For example, the truncation of a file may be the result of user
error rather than malware, but characterizing the change as having
low utility suggests that the permeability to that change should be
low. In various embodiments, this is implemented by keeping a
number of different versions of the file in snapshots or "shadow"
filesystems by the protecting system, corresponding to one of the
filesystem snapshots as described relative to FIG. 3b. In another
embodiment this is implemented using a log-oriented data structure,
so that earlier versions of files and filesystems are maintained
until a rewriting/vacuum procedure occurs. From the perspective of
the user of the system, each change is committed and the state of
the filesystem is as expected from the last few changes that have
occurred. But from the perspective of the protecting system, each
change is held and evaluated before it is committed, and different
types of changes will be committed further and other changes will
be transparently redirected to a temporary space that will have no
effect on the long-term data repository. In addition, various
embodiments also take file-based or system-based snapshots not only
due to the passage of time (as in the prior art), but due to
observed changes in the user data that may be indicative of malware
action or user error.
[0045] Moving temporarily to the problem of risk, it there are
various ways to measure the risk and exposure associated with
actual or potential customers. Those in charge of underwriting
evaluate statistical models associating the characteristics of the
client (or potential client) with historical claims to decide how
much coverage a client should receive, how much they should pay for
it, or whether even to accept the risk and provide insurance or
some other type of guarantee. Putting aside the investment value of
money, the difference in profits between two otherwise identical
companies relates to the ability to accurately model and price the
risk associated with a particular client or group of clients so
that the amount paid on claims does not exceed in aggregate the
amount collected.
[0046] Underwriting in general models various types of insurable
parties as being subject to a random events, with the expectation
that the cost associated with a particular risk will may be high in
a particular case but will be low enough over the population of
insured parties to spread to protect the company against excessive
claims.
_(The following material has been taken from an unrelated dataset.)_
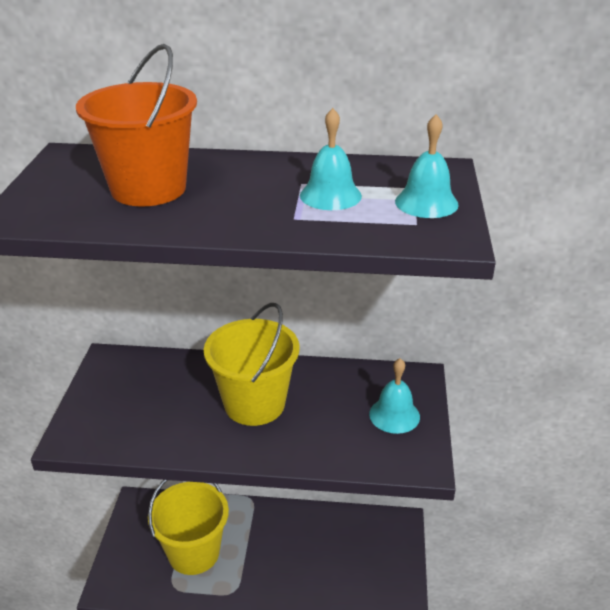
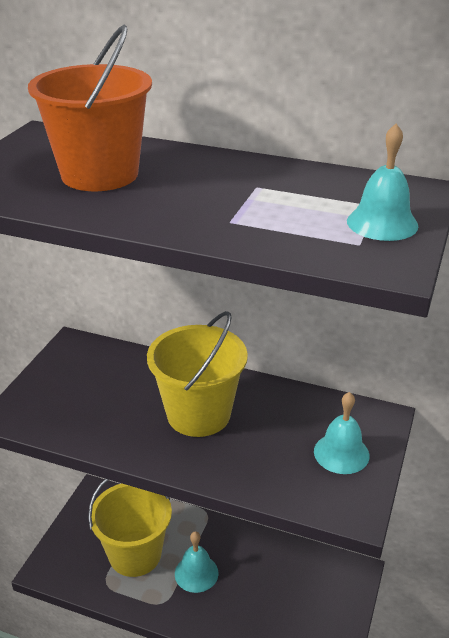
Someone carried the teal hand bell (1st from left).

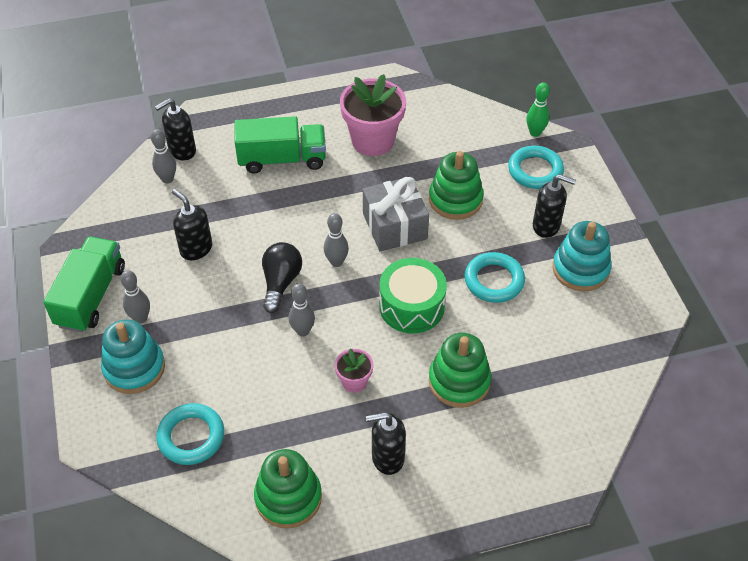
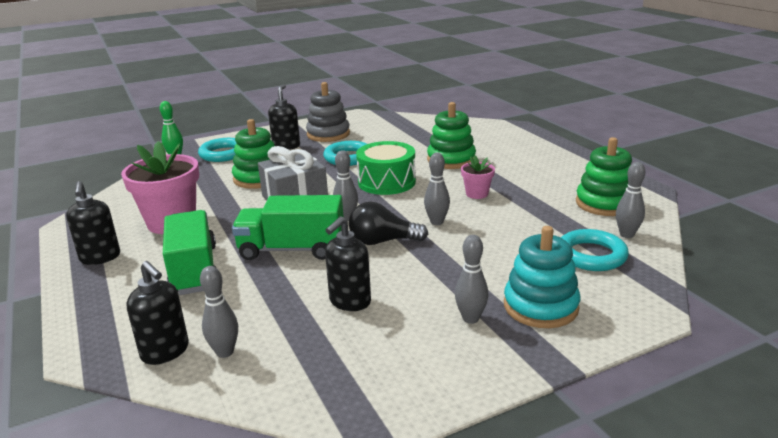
Someone put down the grey bowling pin (5th from left). Someone carried the green toy truck (1st from left in the first image). Someone carried the black soap dispenser (3rd from left in the first image). Someone repainted the teal stacking toy (2nd from left), which became the grey stacking toy.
Each organization providing insurance or a similar type of
guarantee has a set of underwriting guidelines informed by
statistical tables to determine whether or not the company should
accept the risk. These statistical tables measure the cost and
frequency of different types of claims based upon the
categorization of the insured entity according to a number of
different criteria, each of which has been shown to have an effect
on the frequency or severity of insurable events. Based upon an
evaluation of the possible cost of an event and an estimation of
the probability of the event, the underwriter decides what kind of
guarantees to provide and at what price.
[0047] Thus, while there exist in the prior art various statistical
models of risk, there are two significant difficulties associated
with applying different models of risk to business activities,
particularly those associated complex systems such as the protected
systems described herein as well as the interactions that may lead
to different types of losses. First, the systems are too dissimilar
to create effective cross-organization models of risk, and second,
the possible perturbing factors associated with the risk are so
numerous as to be essentially unknowable or susceptible to human
analysis. This results in mispriced risk models that either do not
effectively mitigate the risk associated with different types of
loss events, or are too expensive for the coverage received, or
both.
[0048] In contrast to human-oriented forms of risk analysis,
however, whole-system risk can be evaluated for an individual
organization by correlating data access and change patterns with
business flows and processes. The economic value of those processes
can be evaluated, and regression analysis used to isolate and
estimate the additive or subtractive value of each type of change,
thus allowing the creation of a dynamic risk pricing model that is
tailored to an individual organization.
[0049] From the perspective of a whole-system model, each
individual protected node and the files and processes within that
protected node are each possible "features" for each type of
malware has a distinctive effect on user data. The different types
of monitored changes are described, and then the model that
correlates those with business value. Different types of changes
will be described, as well as how those observed changes are
interpretable by a model as features that can predict
disruption.
[0050] The first type of change is a change in the contents of a
file, as is shown relative to reference 372. This change in the
contents of the file may be the result of either user-directed
action, error, or attack (e.g., due to internal action by a rogue
employee or malware). A second type of change in the filesystem
looks like the movement and/or deletion of files as shown from
snapshot 350, through 360 at reference 362 (file is removed) and
then a new file is written in place (reference 376 in snapshot
370). A third type of change looks like the changes in user files
374, to 382, to 392 and 394 in snapshots 370-390. The existing user
file 374 is read and a new output is created as new file 382 in
snapshot 380, and then the new file is renamed to replace the
original file, which appears as a change in content at reference
392 and the removal of the file at reference 394 (both in snapshot
390).
[0051] FIG. 4 shows a different aspect of user data captured by the
system--the metadata associated with a particular file. Included in
the typical metadata tracked by protecting systems are the path to
user files 410, the names of user files 420, the extension (or the
associated file type) of a file 430, and creation and/or
modification times 440. In one embodiment of the protecting system,
the system also records the entropy of the associated file 450.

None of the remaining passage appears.